# Stabilizing redwood



## Lumptastic (Apr 23, 2021)

So I got some redwood lace. Great stuff. So upon normal protocol of putting it in the oven I did notice some sap coming out not a ton but enti leave dark lines on the wood after it came out. Made the assumption it would sand away but it doesn’t seem to be. First time messing with redwood so figured I should ask before I ruin some kinda expensive stuff. Is there something you can do to remove the oils from the wood. I’ve heard of people soaking some woods in acetone but wasn’t about to try that method at this point


----------



## BangleGuy (Apr 24, 2021)

I have stabilized, or attempted to stabilize dozens of wood species and some wood structures don’t do very well in either taking on resin or curing. Redwood is one of those that has a problem with both weight gain and cure. My best advice is if you want to stabilize it, try increasing the cure temperatures by about 50 to 75 degrees. Still, redwood will not take on a lot of weight in a simple vacuum setup. I have experimented with high pressure stabilization and that helps, but it’s a lot different than the simple vacuum chamber. 

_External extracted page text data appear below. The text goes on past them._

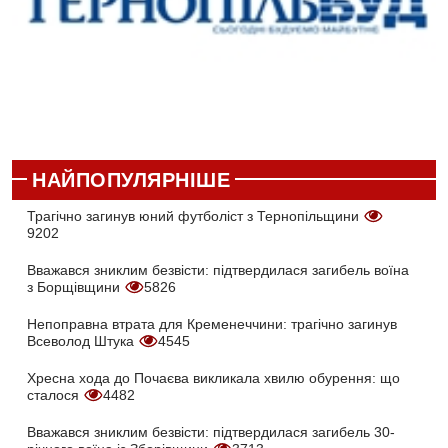
НАЙПОПУЛЯРНІШЕ
Трагічно загинув юний футболіст з Тернопільщини
9202
Вважався зниклим безвісти: підтвердилася загибель воїна
з Борщівщини
5826
Непоправна втрата для Кременеччини: трагічно загинув
Всеволод Штука
4545
Хресна хода до Почаєва викликала хвилю обурення: що
сталося
4482
Вважався зниклим безвісти: підтвердилася загибель 30-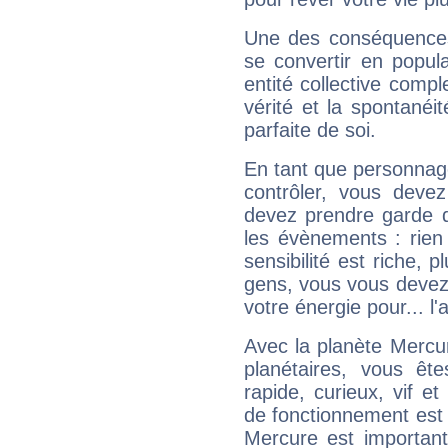
Une des conséquences 
se convertir en popular
entité collective compl
vérité et la spontanéit
parfaite de soi.
En tant que personnage 
contrôler, vous deve
devez prendre garde d
les évènements : rien 
sensibilité est riche, 
gens, vous vous devez
votre énergie pour... l'a
Avec la planète Mercur
planétaires, vous ête
rapide, curieux, vif 
de fonctionnement est 
Mercure est important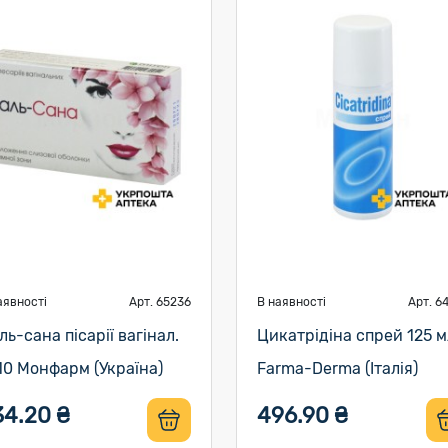
аявності
Арт. 65236
В наявності
Арт. 6
аль-сана пісарії вагінал.
Цикатрідіна спрей 125 м
0 Монфарм (Україна)
Farma-Derma (Італія)
34.20 ₴
496.90 ₴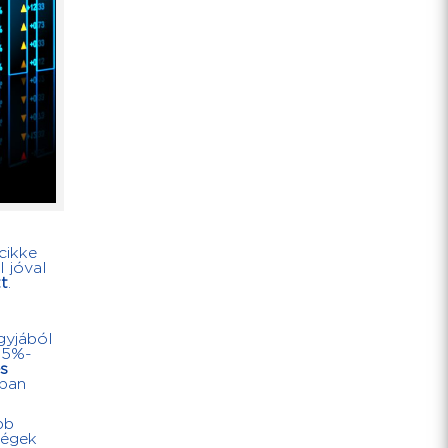
cikke
l jóval
tt
.
gyjából
15%-
s
rban
bb
cégek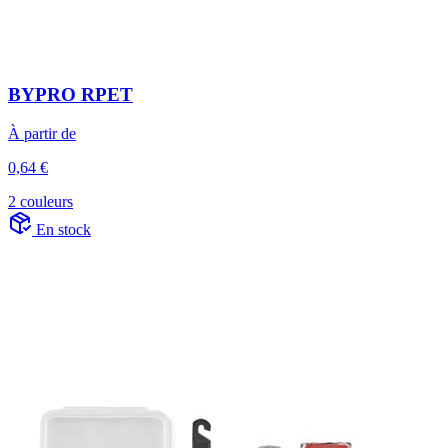
BYPRO RPET
À partir de
0,64 €
2 couleurs
En stock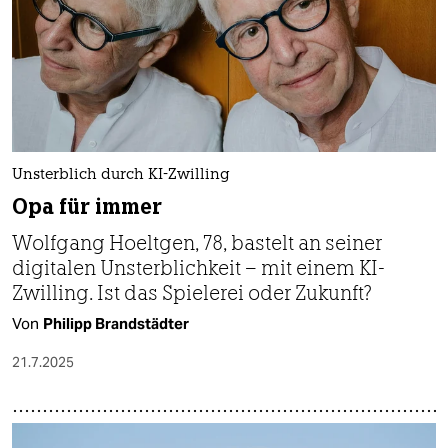
epaper login
Unsterblich durch KI-Zwilling
Opa für immer
Wolfgang Hoeltgen, 78, bastelt an seiner
digitalen Unsterblichkeit – mit einem KI-
Zwilling. Ist das Spielerei oder Zukunft?
Von
Philipp Brandstädter
21.7.2025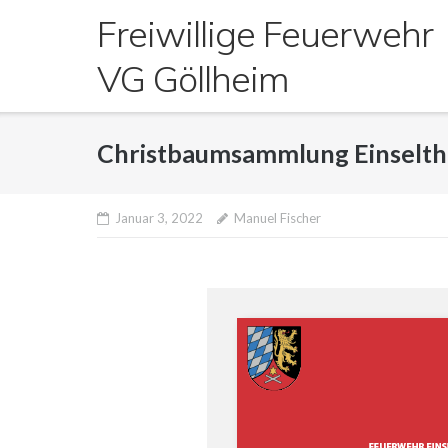
Direkt
Freiwillige Feuerwehr
zum
Inhalt
VG Göllheim
Christbaumsammlung Einselt
Januar 3, 2022
Manuel Fischer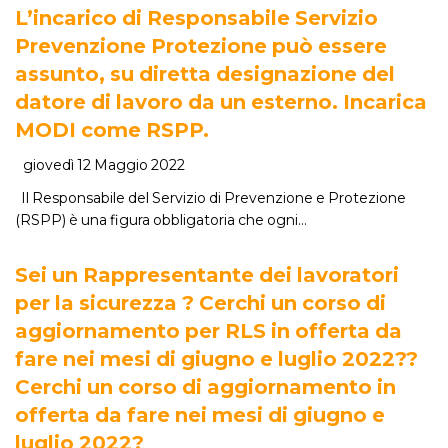
L’incarico di Responsabile Servizio
Prevenzione Protezione può essere
assunto, su diretta designazione del
datore di lavoro da un esterno. Incarica
MODI come RSPP.
giovedì 12 Maggio 2022
Il Responsabile del Servizio di Prevenzione e Protezione
(RSPP) è una figura obbligatoria che ogni…
Sei un Rappresentante dei lavoratori
per la sicurezza ? Cerchi un corso di
aggiornamento per RLS in offerta da
fare nei mesi di giugno e luglio 2022??
Cerchi un corso di aggiornamento in
offerta da fare nei mesi di giugno e
luglio 2022?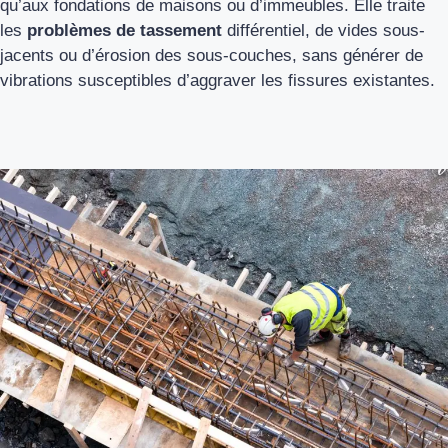
qu’aux fondations de maisons ou d’immeubles. Elle traite
les
problèmes de tassement
différentiel, de vides sous-
jacents ou d’érosion des sous-couches, sans générer de
vibrations susceptibles d’aggraver les fissures existantes.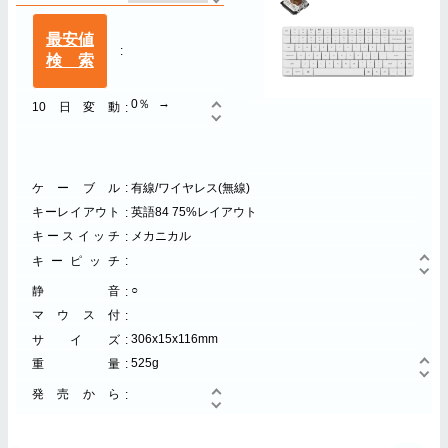
最安値
検索
0％
10日変動
ケーブル
有線/ワイヤレス(無線)
キーレイアウト
英語84 75%レイアウト
キースイッチ
メカニカル
キーピッチ
○
静音
マウス付
306x15x116mm
サイズ
525g
重量
発売から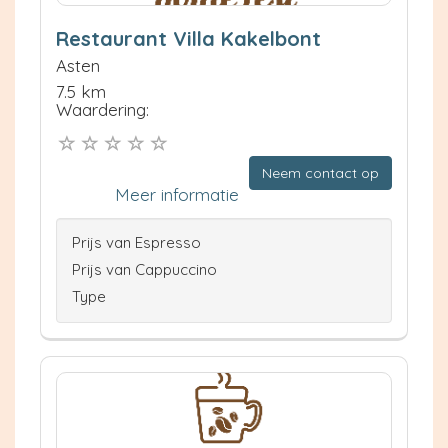
Restaurant Villa Kakelbont
Asten
7.5 km
Waardering:
Neem contact op
Meer informatie
Prijs van Espresso
Prijs van Cappuccino
Type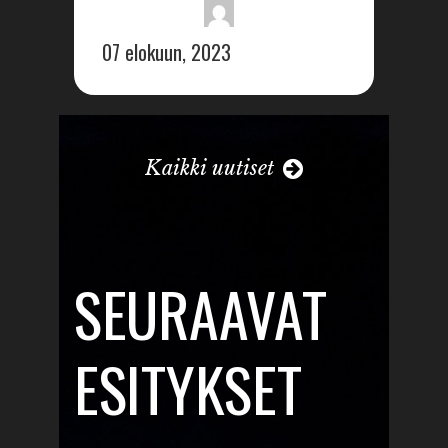
07 elokuun, 2023
Kaikki uutiset
SEURAAVAT
ESITYKSET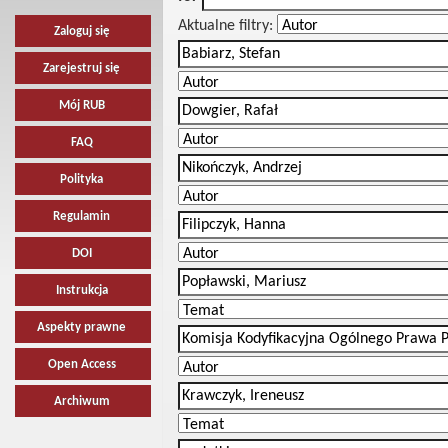
Aktualne filtry:
Zaloguj się
Zarejestruj się
Mój RUB
FAQ
Polityka
Regulamin
DOI
Instrukcja
Aspekty prawne
Open Access
Archiwum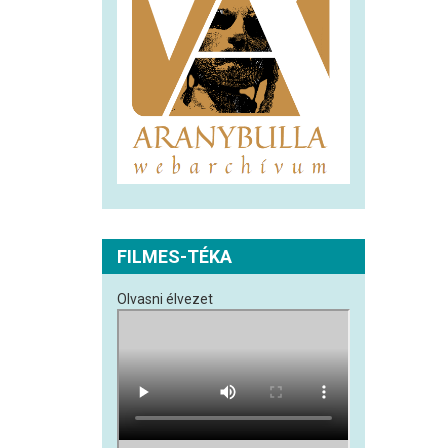
FILMES-TÉKA
Olvasni élvezet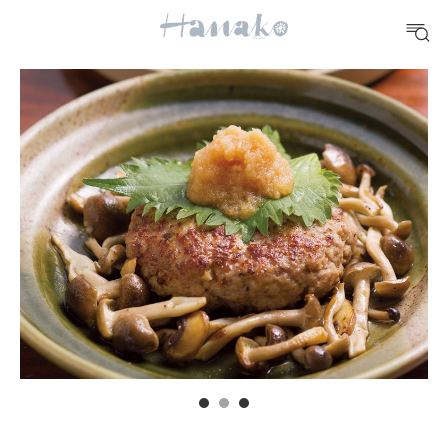
#手土産
#シュークリーム
#パン
#カフェ
#朝ごはん
#開運
10 CATEGORIES
FOOD
おいしい
TRAVEL
どこ行く？
FORTUNE
明日のわたし
[12星座別] Weekly Holoscope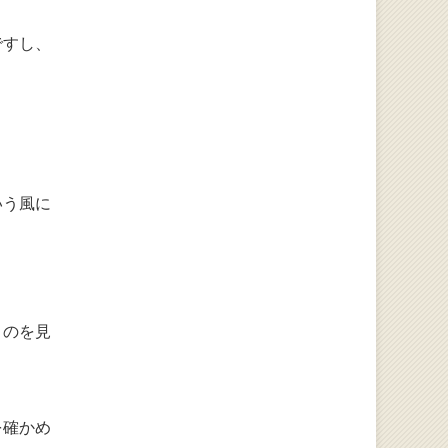
ですし、
いう風に
うのを見
を確かめ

If the goal is to improve machinability, then you might try clear epoxy pressure casting. I recently ran a few blanks through that process and it worked pretty well, but penetration was only about 1/2” deep.

This is an interesting topic for me and I hope some others have figured this out. Good luck!


----------



## gman2431 (Apr 24, 2021)

I have successfully stab redwood in the past. Now it is fighting me as we speak.... my main conclusion is its all in the resin. Certain ones will not work while a different one I tried did. It's been expensive to learn this...


----------